Proposed second Canadian public television service

CBC Television 2 and Télé-2 were proposed second television services to be operated by the Canadian Broadcasting Corporation (CBC)/Société Radio-Canada (SRC). These were to have been the Canadian equivalents to BBC Two in the United Kingdom (itself the second television channel of the BBC) and Antenne 2 in France.

== History ==
In the late 1970s, the CBC/SRC created a plan that would make two additional channels available to Canada's 3.5 million cable subscribers. These two channels, CBC-2 and Télé-2, would have potentially bumped U.S. commercial stations carried on the cable system because, at the time, there was a lack of extra channel capacity on most cable systems.
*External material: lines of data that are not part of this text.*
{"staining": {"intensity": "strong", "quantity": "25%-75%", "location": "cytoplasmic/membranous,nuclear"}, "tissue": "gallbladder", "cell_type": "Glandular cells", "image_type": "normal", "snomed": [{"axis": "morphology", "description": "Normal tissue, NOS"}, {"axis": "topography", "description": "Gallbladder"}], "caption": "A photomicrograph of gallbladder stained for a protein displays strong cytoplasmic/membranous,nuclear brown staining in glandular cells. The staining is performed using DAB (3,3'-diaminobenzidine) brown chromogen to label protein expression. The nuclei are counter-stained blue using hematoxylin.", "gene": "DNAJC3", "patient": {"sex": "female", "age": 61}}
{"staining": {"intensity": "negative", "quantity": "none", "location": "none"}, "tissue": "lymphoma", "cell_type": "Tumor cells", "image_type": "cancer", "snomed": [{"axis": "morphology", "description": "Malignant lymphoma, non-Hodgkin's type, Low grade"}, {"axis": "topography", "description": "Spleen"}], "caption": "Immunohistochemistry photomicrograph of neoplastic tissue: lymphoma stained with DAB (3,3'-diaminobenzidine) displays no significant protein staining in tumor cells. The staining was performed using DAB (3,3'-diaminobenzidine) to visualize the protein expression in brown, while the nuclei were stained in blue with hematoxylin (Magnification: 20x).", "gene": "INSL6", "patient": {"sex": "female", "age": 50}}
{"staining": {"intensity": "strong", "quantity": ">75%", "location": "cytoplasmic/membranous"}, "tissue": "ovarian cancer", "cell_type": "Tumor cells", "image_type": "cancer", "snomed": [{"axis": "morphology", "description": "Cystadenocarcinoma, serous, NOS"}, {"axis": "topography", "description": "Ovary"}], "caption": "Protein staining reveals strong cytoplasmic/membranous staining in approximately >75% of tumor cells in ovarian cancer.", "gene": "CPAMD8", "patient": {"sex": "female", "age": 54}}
The CBC/SRC made a formal application to the Canadian Radio-television and Telecommunications Commission (CRTC) in August 1980 for a licence to create a network that would replay programming in English and French (Télé-2), with the formal hearing taking place over three days, beginning on January 14, 1981. The two new services would commence broadcasting in January 1982. In response to the application, the CRTC received 82 interventions, of which 25 individuals or organizations would make in-person presentations.

Among those opposed to the creation of the networks were Canwest Broadcasting (owner of CKND-TV), four Progressive Conservative MPs, the Canadian Association of Broadcasters (CAB), B.C. Television Broadcasting System Ltd., and the Ontario government. Among the supporters of the application were various arts groups.

The networks would air Monday thru Friday between 6:45 p.m. and 11:05 p.m. On weekends, the schedule would air between 6:30 p.m. and 11:30 p.m. Operational costs in the first year for both networks would be C$27.5–30 million.

The corporation had proposed that CBC-2 would:

- be non-commercial
- be a basic, must-carry service
- feature programming from CBC and provincial educational broadcasters
- feature regional programming broadcast to a national audience
- feature arts and culture, drama, news

== License denial ==
In CRTC Decision 81-353, the governing body denied the CBC's applications, citing concerns over funding, audience erosion, and the services' limited reach. The commission sought to have the original CBC television network be completed first.